# [AUSGANGSTEXT]

Im Prozess um Rekrutenmisshandlungen in einer Coesfelder Kaserne sind die letzten Urteile verkündet worden. Nach Ansicht des Gerichts hatten die Angeklagten mehr als 160 Rekruten misshandelt und entwürdigend behandelt.

Im bisher größten Strafprozess gegen Bundeswehr- Soldaten hat das Landgericht Münster gegen fünf frühere Ausbilder Bewährungsstrafen von bis zu 22 Monaten wegen Rekrutenmisshandlung verhängt. Den früheren Kompaniechef verurteilte die 8. Große Strafkammer am Mittwoch zu einer Geldstrafe von 7500 Euro, weil er die Vorfälle geduldet hatte. Vier der insgesamt zehn verbliebenen Angeklagten wurden freigesprochen.

Die Männer waren angeklagt, im Jahr 2004 als Ausbilder in der Coesfelder Freiherr-vom-Stein-Kaserne insgesamt mehr als 160 Rekruten bei fingierten Geiselnahmen und anschließenden Verhören unnötig Schmerzen zugefügt und sie unwürdig behandelt zu haben. Der Staatsanwalt sprach in seinem Plädoyer von "menschenverachtenden" Praktiken. Das Gericht sah den Tatbestand der Misshandlung sowie in einigen Fällen der entwürdigenden Behandlung und der gefährlichen Körperverletzung als erwiesen an.

# [QUELLDATEN]
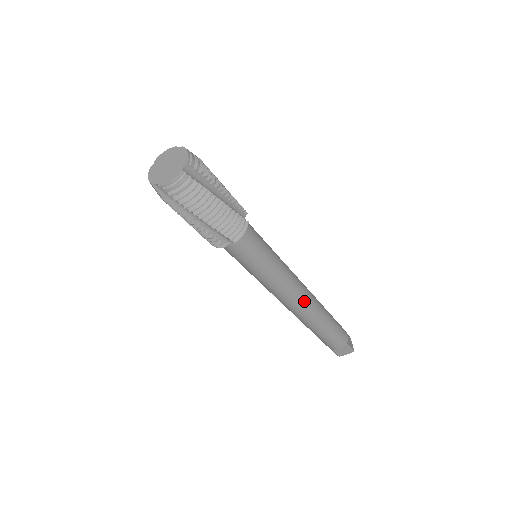
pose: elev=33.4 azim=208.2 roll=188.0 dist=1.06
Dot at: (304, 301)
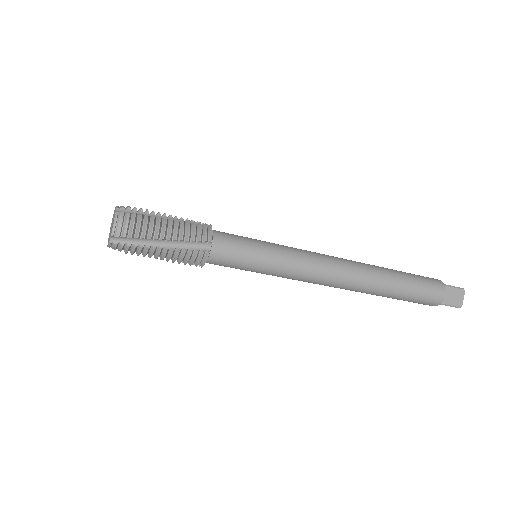
Dot at: (341, 264)
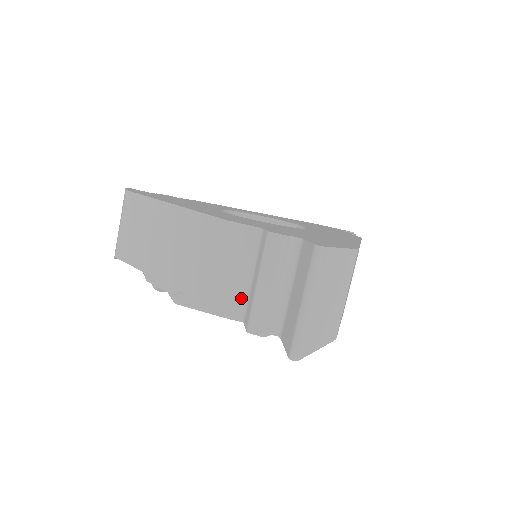
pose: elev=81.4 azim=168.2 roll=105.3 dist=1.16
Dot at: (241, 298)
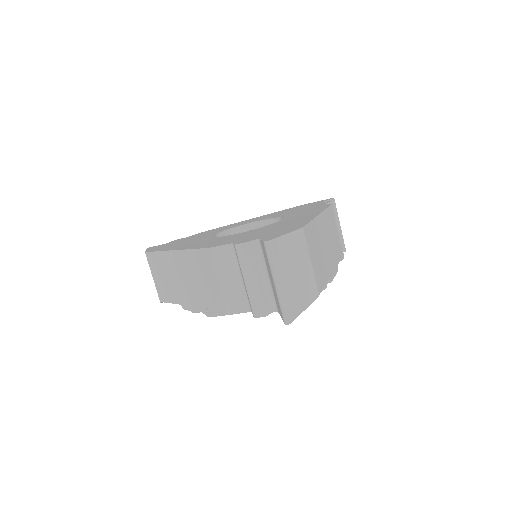
Dot at: (242, 296)
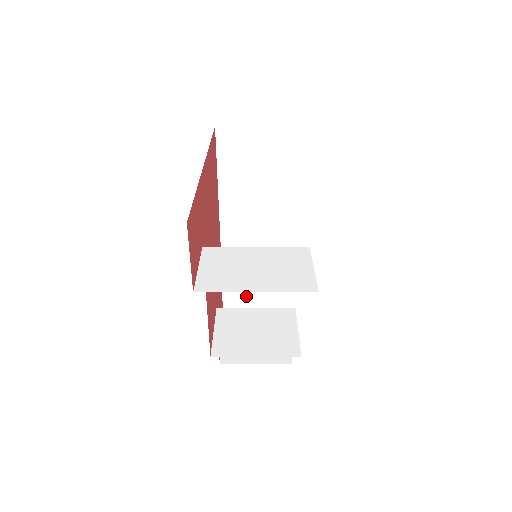
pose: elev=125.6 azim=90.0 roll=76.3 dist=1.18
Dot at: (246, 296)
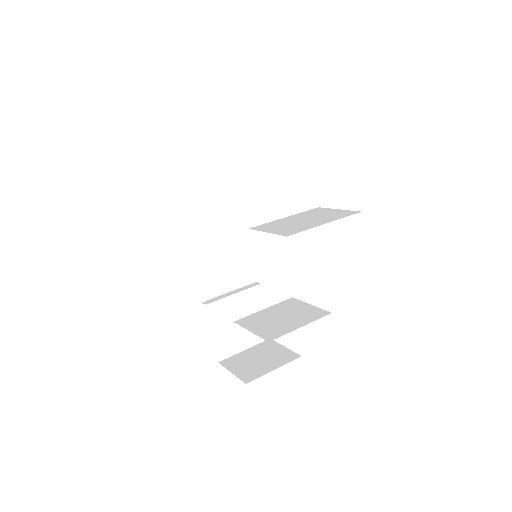
Dot at: (231, 324)
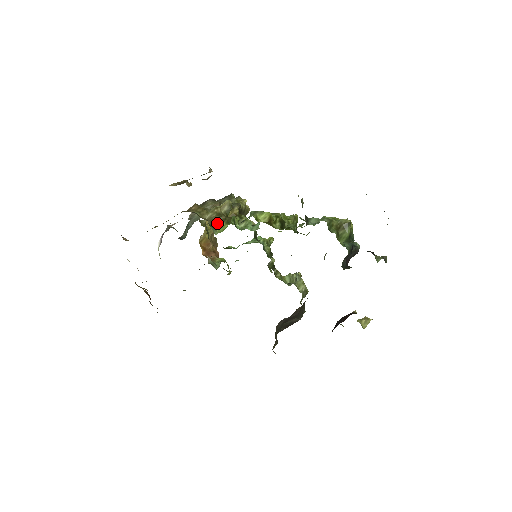
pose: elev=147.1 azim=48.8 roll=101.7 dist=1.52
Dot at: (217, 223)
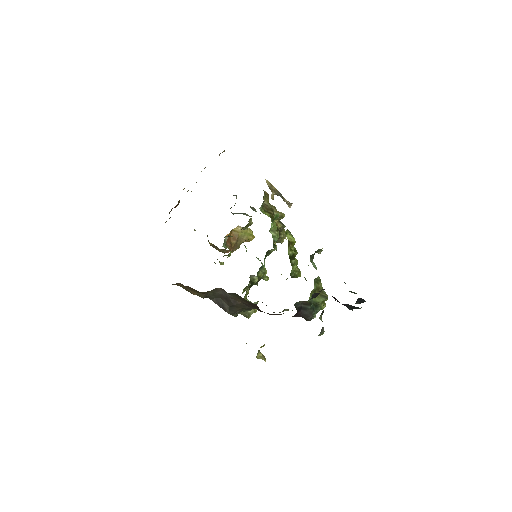
Dot at: (266, 210)
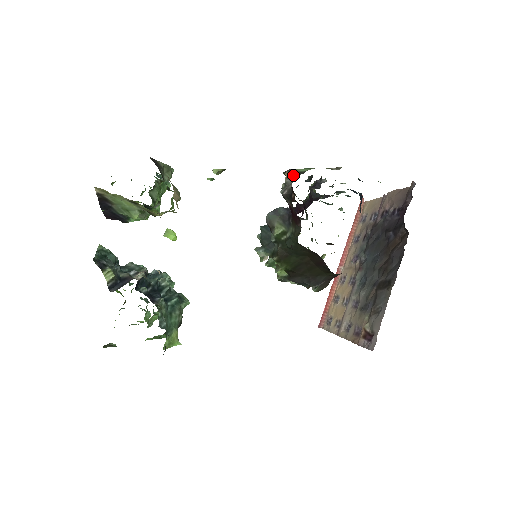
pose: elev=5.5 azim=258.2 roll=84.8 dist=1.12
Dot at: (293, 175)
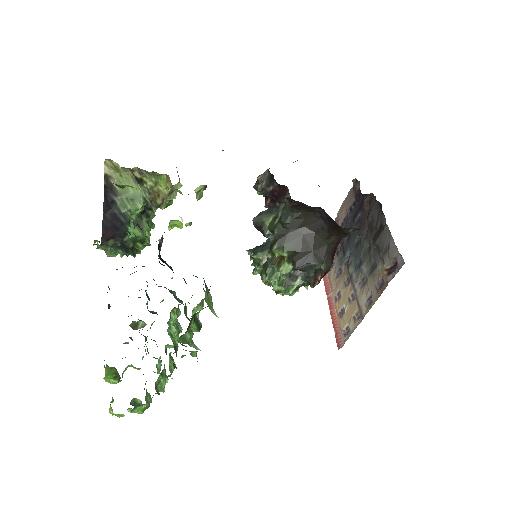
Dot at: (265, 172)
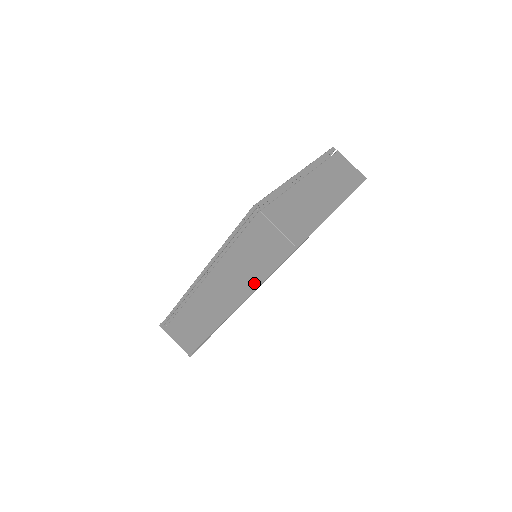
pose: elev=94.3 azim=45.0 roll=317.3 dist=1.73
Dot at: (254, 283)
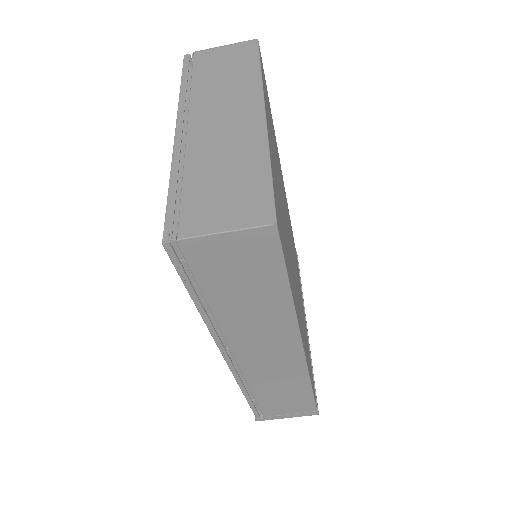
Dot at: (284, 308)
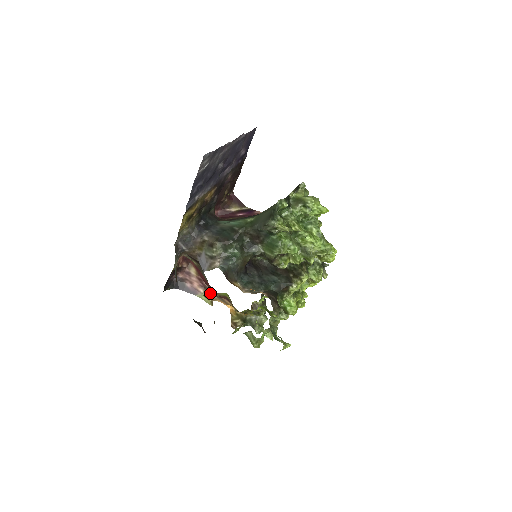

# [AUFGABE 1]
Zu welcher Strafe verurteilte das Gericht laut dem Ausgangstext den früheren Kompaniechef?
# [AUFGABE 2]
Gib alle Einträge zur Punktzuordnung vollständig wieder, einschließlich der Vorgaben. Skaliere dabei nur die Koordinaten der Antworten, also des Punkts im jeweils zweiten Bild, mit dem Faktor 2,05, runde auf ganze Zahlen (Hälften aufwärts) und lass die Bilder bitte weg.

# [MUSTERLÖSUNG 1]
Zu einer Geldstrafe von 7500 Euro.

# [MUSTERLÖSUNG 2]
pose: elev=33.4 azim=208.2 roll=188.0 dist=1.06
Dot at: (304, 301)
Dot at: (699, 541)
pose: elev=81.4 azim=168.2 roll=105.3 dist=1.16
Dot at: (241, 298)
Dot at: (496, 607)
pose: elev=125.6 azim=90.0 roll=76.3 dist=1.18
Dot at: (246, 296)
Dot at: (474, 664)
pose: elev=147.1 azim=48.8 roll=101.7 dist=1.52
Dot at: (217, 223)
Dot at: (545, 431)
pose: elev=5.5 azim=258.2 roll=84.8 dist=1.12
Dot at: (293, 175)
Dot at: (543, 353)
pose: elev=94.3 azim=45.0 roll=317.3 dist=1.73
Dot at: (254, 283)
Dot at: (582, 631)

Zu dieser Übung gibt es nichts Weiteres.